BEIJING - For a second day, the Olympic host city reported Grade I -- or excellent -- air quality on Saturday, the eighth day of the Olympics. In most of the day, the city basked in sunshine.
Blue sky is seen above the urban areas of Beijing, August 16, 2008. [Xinhua]
Figures released by the China Environmental Monitoring Center (CEMC) revealed that Beijing's Air Pollution Index (API) showed a reading of 23 on Saturday, which fell into Grade I, whose API reading ranges between 1 and 50. On Friday, CEMC's figures showed an API reading of 17.
China uses the API system to report the country's air quality. An API reading between 51 and 100, or Grade II, means the air quality is fairly good. An API reading between 101 and 150, or Grade III, entails the air quality is slightly polluted.
Also on Saturday, deputy director of the Beijing Municipal Bureau of Environmental Protection Du Shaozhong said the city reported seven days with Grade I air quality in the first half month in August, which was the highest since 1998.
In the other eight days, Beijing's air quality was in Grade II, which was within the standards to host the Olympics.
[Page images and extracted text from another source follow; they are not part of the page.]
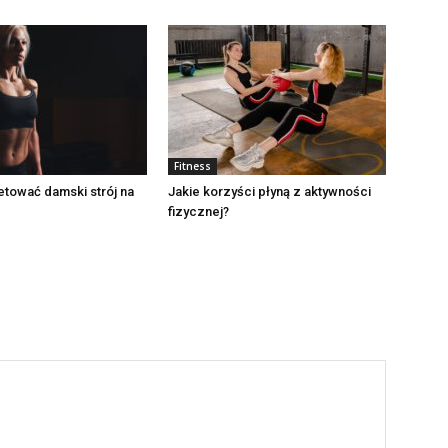
Fitness
tować damski strój na
Jakie korzyści płyną z aktywności
fizycznej?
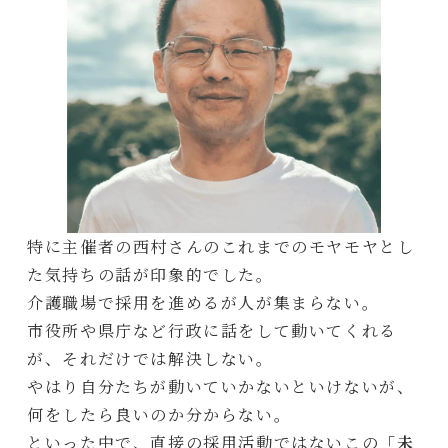
特に主催者の西村さんのこれまでのモヤモヤとし
た気持ちの話が印象的でした。
介護職場で採用を進めるが人が集まらない。
市役所や県庁など行政に話をして動いてくれる
が、それだけでは解決しない。
やはり自分たちが動いていかないといけないが、
何をしたら良いのか分からない。
といった中で、直接の採用活動ではないこの
「未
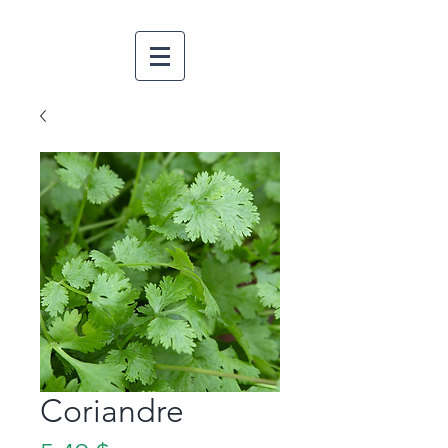
Coriandre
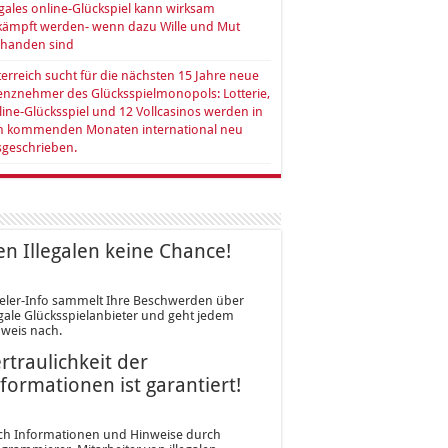
egales online-Glückspiel kann wirksam
kämpft werden- wenn dazu Wille und Mut
rhanden sind
erreich sucht für die nächsten 15 Jahre neue
enznehmer des Glücksspielmonopols: Lotterie,
ine-Glücksspiel und 12 Vollcasinos werden in
n kommenden Monaten international neu
sgeschrieben.
n Illegalen keine Chance!
eler-Info sammelt Ihre Beschwerden über
egale Glücksspielanbieter und geht jedem
weis nach.
rtraulichkeit der
formationen ist garantiert!
ch Informationen und Hinweise durch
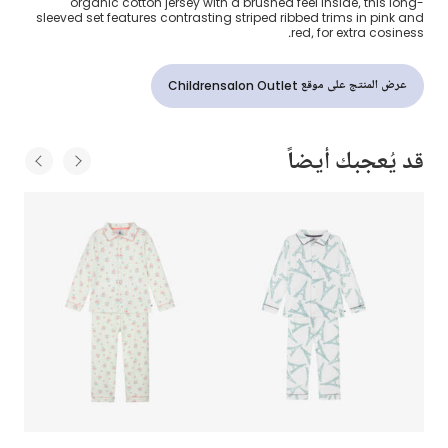
organic cotton jersey with a brushed feel inside, this long-
sleeved set features contrasting striped ribbed trims in pink and
red, for extra cosiness.
عرض المنتج على موقع Childrensalon Outlet
قد يُعجبك أيضاً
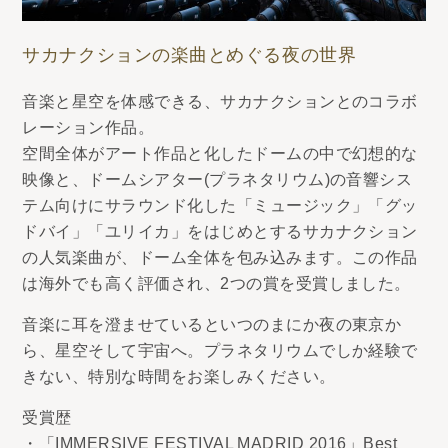
サカナクションの楽曲とめぐる夜の世界
音楽と星空を体感できる、サカナクションとのコラボ
レーション作品。
空間全体がアート作品と化したドームの中で幻想的な
映像と、ドームシアター(プラネタリウム)の音響シス
テム向けにサラウンド化した「ミュージック」「グッ
ドバイ」「ユリイカ」をはじめとするサカナクション
の人気楽曲が、ドーム全体を包み込みます。この作品
は海外でも高く評価され、2つの賞を受賞しました。
音楽に耳を澄ませているといつのまにか夜の東京か
ら、星空そして宇宙へ。プラネタリウムでしか経験で
きない、特別な時間をお楽しみください。
受賞歴
・「IMMERSIVE FESTIVAL MADRID 2016」Best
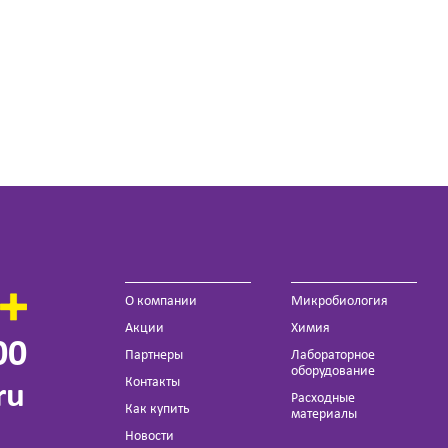
О компании
Микробиология
Акции
Химия
00
Партнеры
Лабораторное
оборудование
Контакты
ru
Расходные
Как купить
материалы
Новости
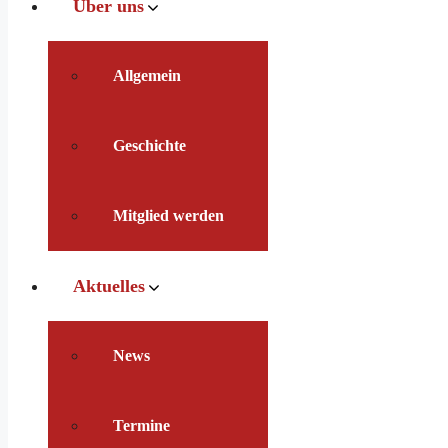
Über uns
Allgemein
Geschichte
Mitglied werden
Aktuelles
News
Termine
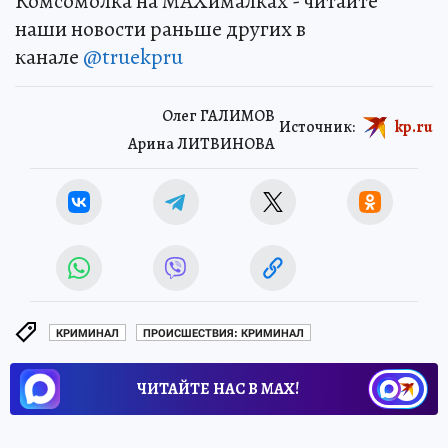
Комсомолка на MAXималках - читайте
наши новости раньше других в
канале
@truekpru
Олег ГАЛИМОВ
Источник:
kp.ru
Арина ЛИТВИНОВА
КРИМИНАЛ
ПРОИСШЕСТВИЯ: КРИМИНАЛ
ЧИТАЙТЕ НАС В МАХ!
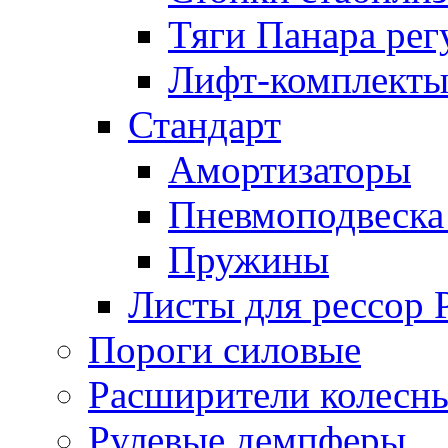
Тяги Панара ре
Лифт-комплекты
Стандарт
Амортизаторы
Пневмоподвеска
Пружины
Листы для рессор
Пороги силовые
Расширители колесн
Рулевые демпферы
"Beijing often reports more days with Grade I air quality during the autumn and winter in comparison with the summer. But this August, the number of days with excellent air quality is unusually high," he said.
Since 1998, the highest monthly number of days with excellent air quality in the summer was five, in July of 2006, he said. Last August only two days reported excellent air quality.
Du forecast that Beijing's air quality would be excellent or fairly good during the Olympics and Paralympics. "Should weather conditions be favorable, Beijing's air quality would be excellent. Should weather be unfavorable, the air quality would be in Grade II," he said.